SRI publishes first-of-its-kind roadmap to help bring quantum from lab to fab

Cryostat for cooling materials to near absolute zero at which quantum phenomena can be observed.

The roadmap identifies barriers on the path to full-scale manufacturing of quantum systems for computing, sensing, and networking. 

SRI announced today the release of its Quantum Technology Manufacturing Roadmap (QTMR), a first-of-its-kind effort designed to support the development and manufacture of technology critical to scaling-up of the quantum industry, including quantum computing, quantum sensing, and quantum telecommunications.

“SRI has long been at the forefront of developing some of the most significant technologies that benefit people’s everyday lives — and helping the world understand the implications of these technologies for society and the global economy,” said David Parekh, Chief Executive Officer of SRI. “I am pleased that SRI, along with our collaborators from industry, government, and academia, are taking a leading role in shaping and shedding light on this emerging field that holds extraordinary promise for our future.”
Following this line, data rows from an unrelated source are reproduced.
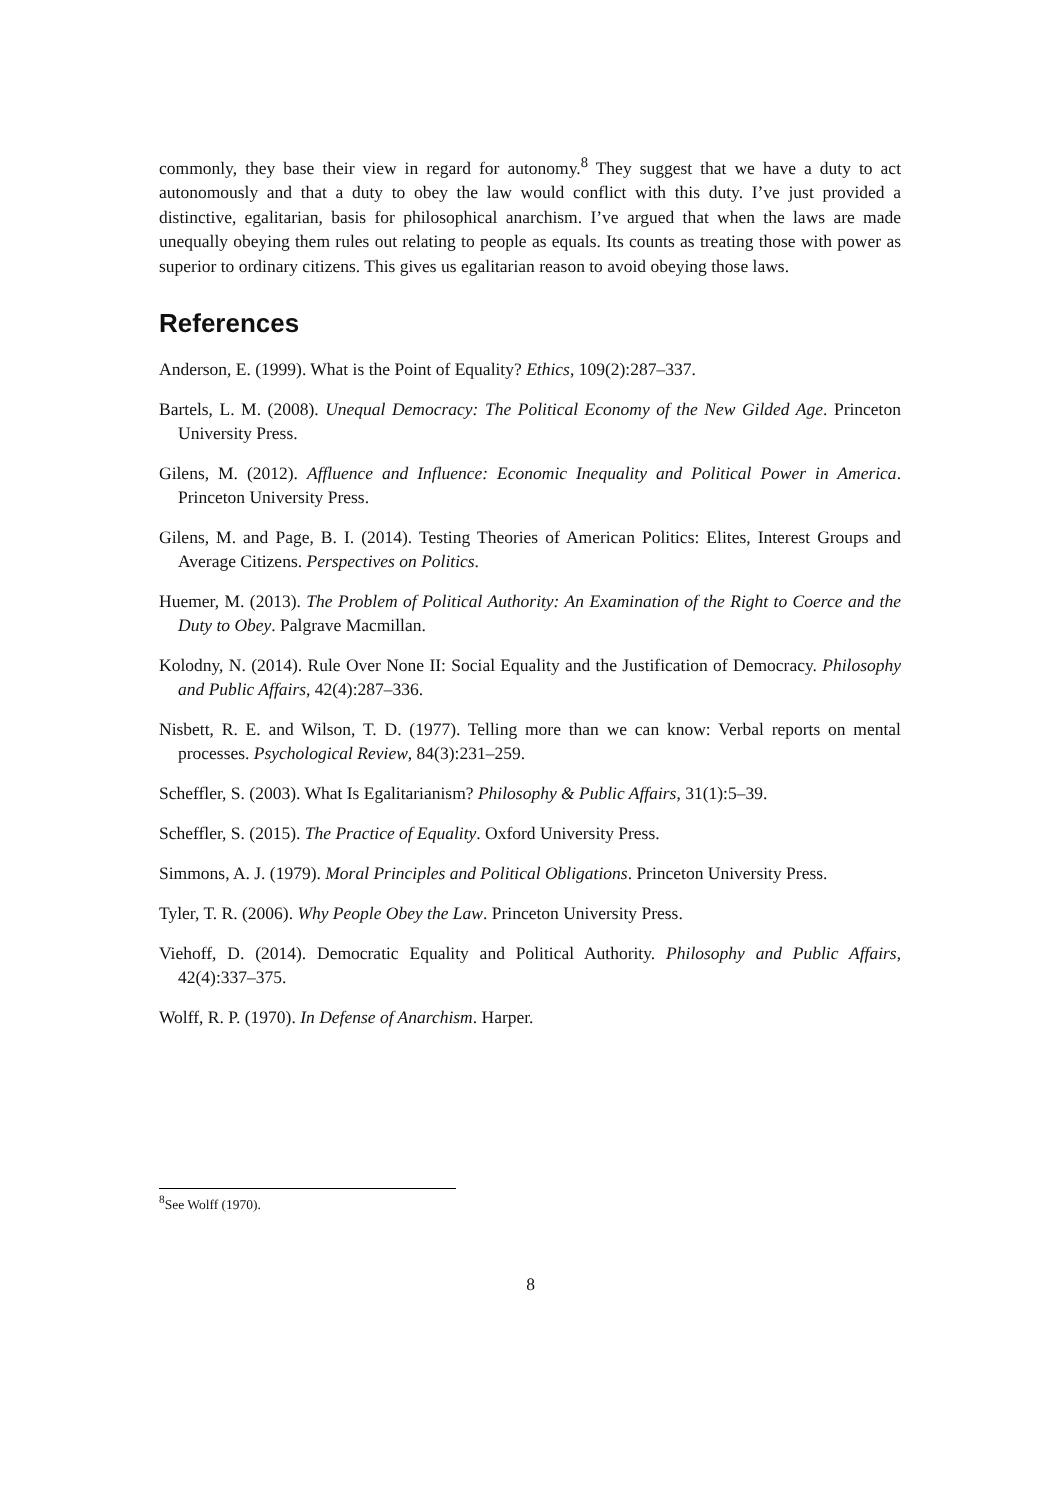commonly, they base their view in regard for autonomy.<sup>8</sup> They suggest that we have a duty to act autonomously and that a duty to obey the law would conflict with this duty. I’ve just provided a distinctive, egalitarian, basis for philosophical anarchism. I’ve argued that when the laws are made unequally obeying them rules out relating to people as equals. Its counts as treating those with power as superior to ordinary citizens. This gives us egalitarian reason to avoid obeying those laws.
References
Anderson, E. (1999). What is the Point of Equality? Ethics, 109(2):287–337.
Bartels, L. M. (2008). Unequal Democracy: The Political Economy of the New Gilded Age. Princeton University Press.
Gilens, M. (2012). Affluence and Influence: Economic Inequality and Political Power in America. Princeton University Press.
Gilens, M. and Page, B. I. (2014). Testing Theories of American Politics: Elites, Interest Groups and Average Citizens. Perspectives on Politics.
Huemer, M. (2013). The Problem of Political Authority: An Examination of the Right to Coerce and the Duty to Obey. Palgrave Macmillan.
Kolodny, N. (2014). Rule Over None II: Social Equality and the Justification of Democracy. Philosophy and Public Affairs, 42(4):287–336.
Nisbett, R. E. and Wilson, T. D. (1977). Telling more than we can know: Verbal reports on mental processes. Psychological Review, 84(3):231–259.
Scheffler, S. (2003). What Is Egalitarianism? Philosophy & Public Affairs, 31(1):5–39.
Scheffler, S. (2015). The Practice of Equality. Oxford University Press.
Simmons, A. J. (1979). Moral Principles and Political Obligations. Princeton University Press.
Tyler, T. R. (2006). Why People Obey the Law. Princeton University Press.
Viehoff, D. (2014). Democratic Equality and Political Authority. Philosophy and Public Affairs, 42(4):337–375.
Wolff, R. P. (1970). In Defense of Anarchism. Harper.
<sup>8</sup> See Wolff (1970).
8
The document identifies the technology and capability needs critical to supporting the development and manufacture of quantum systems over the next five years. The roadmap considers a wide range of enabling technologies and capabilities, setting specific targets for technical performance. It also addresses non-technology enablers that roadmap participants identified as essential for ongoing progress in technology development. For example, topics like data sharing and the need for greater availability of specific technologies are included.

The roadmap notes that developments in quantum have the potential to affect multiple industries and shift national security capabilities. Private and public entities are investing significant resources into the development and commercialization of QIST technologies, and rapid progress is being made in fields of quantum computing, sensing, and communications. Realizing the full potential of QIST R&D will require development of novel materials, devices, structures, and systems that can be manufactured at scale.

The roadmap was prepared for the National Institute of Standards and Technology Office of Advanced Manufacturing and was led by SRI’s Center for Innovation Strategy and Policy. SRI collaborated with a broad team of industry, national laboratory, and academic collaborators, including members of the Quantum Economic Development Consortium (QED-C), managed by SRI, which aims to enable and grow the quantum industry. QED-C will engage its members from 250 organizations from ~20 countries to develop future editions of the Quantum Technology Manufacturing Roadmap.

“Given the nascency of the quantum industry, suppliers are reluctant to invest in new technology until quantum system developers commit to purchases, and customers are reluctant to commit until they understand what can be reliably supplied,” said Celia Merzbacher, QED-C executive director. “It’s a dilemma for any new industry. Given the complexity of the technologies and systems, the community saw a need to come together to create a roadmap that would accelerate the development of materials and components as well as fabrication and metrology tools and processes. This roadmap brings to light many of today’s challenges and pathways forward.”

“This is an important milestone, and SRI’s work in support of quantum technologies is just beginning,” said Roland Stephen, Executive Director at SRI’s Center for Innovation Strategy and Policy. “SRI is deeply engaged in the quantum ecosystem and the roadmap will allow us to collaborate effectively with strategic partners from around the world to take quantum technologies to scale and secure the quantum manufacturing supply chain.”